## Yang Dikerjakan:
Cek apakah tiap pernyataan di bawah ini sesuai dengan teks tentang pameran seni Jama Bebea yang ada di bawah. Jawab ya atau tidak, lalu kutip kata-kata teks yang jadi penentunya persis sama. 1. Pameran ini menampilkan 22 perupa asal Manggarai. 2. Pameran ini hanya bisa dikunjungi tamu undangan. 3. Pameran ini dibuka oleh Direktur Utama BPOLBF.

## Teks Bacaan:

+ + + + + + +

PROGRAM pendampingan seni rupa Aksi Selaras Sinergi (Aksilarasi) kembali digelar di Labuan Bajo, Kecamatan Komodo, Kabupaten Manggarai Barat, Nuaa Tenggara Timur (NTT).
Pameran instalasi seni bertema Jama Bebea ini digelar dengan menampilkan 22 perupa asal Manggarai.
Pameran yang diselenggarakan Kementerian Pariwisata dan Ekonomi Kreatif/Badan Pariwisata dan Ekonomi Kreatif (Kemenparekraf/Baparekraf) dan Badan Pelaksana Otorita Labuan Bajo Flores (BPOLBF) ini digelar di zona 3 Waterfront Labuan Bajo pada 12 - 26 Maret 2022 dan terbuka untuk kunjungan publik.
Berangkat dari cerita dan budaya lokal serta pengalaman pribadi sebagai individu yang lahir dan tumbuh di Labuan Bajo, peserta program akan didampingi dalam penciptaan dan pengembangan karya yang meliputi pengembangan konsep atau cerita, pemilihan dan penggunaan bahan/material, produksi karya, produksi pameran, hingga komersialisasi karya.
Baca juga: Nelayan Labuan Bajo Terima Bantuan Tunai
Direktur Utama Badan Pelaksana Otorita Labuan Bajo Flores (BPOLBF), Shana Fatina hadir membuka kegiatan pameran dan menyampaikan dukungan terhadap kreativitas dan pesan terhadap tanggung jawab pada kaidah-kaidah keberlanjutan lingkungan.

+ + + + + + +

Catatan dari sebuah koleksi

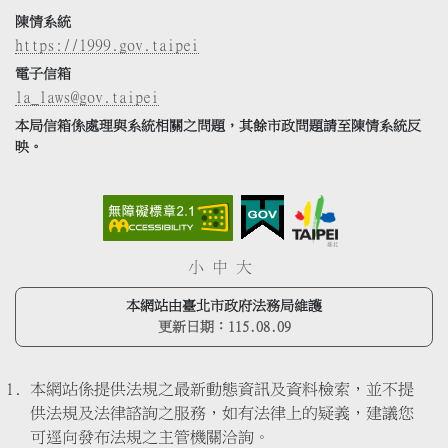
陳情系統
https://1999.gov.taipei
電子信箱
la_laws@gov.taipei
本局信箱係處理與系統相關之問題，其餘市政問題請至陳情系統反
映。
小
中
大
本網站由臺北市政府法務局維護
更新日期：
115.08.09
本網站係提供法規之最新動態資訊及資料檢索，並不提
供法規及法律諮詢之服務，如有法律上的疑義，建議您
可逕向發布法規之主管機關洽詢。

+ + + + + + +

## Hasil Tugas:
1. Ya: "menampilkan 22 perupa asal Manggarai"
2. Tidak: "terbuka untuk kunjungan publik"
3. Ya: "Shana Fatina hadir membuka kegiatan pameran"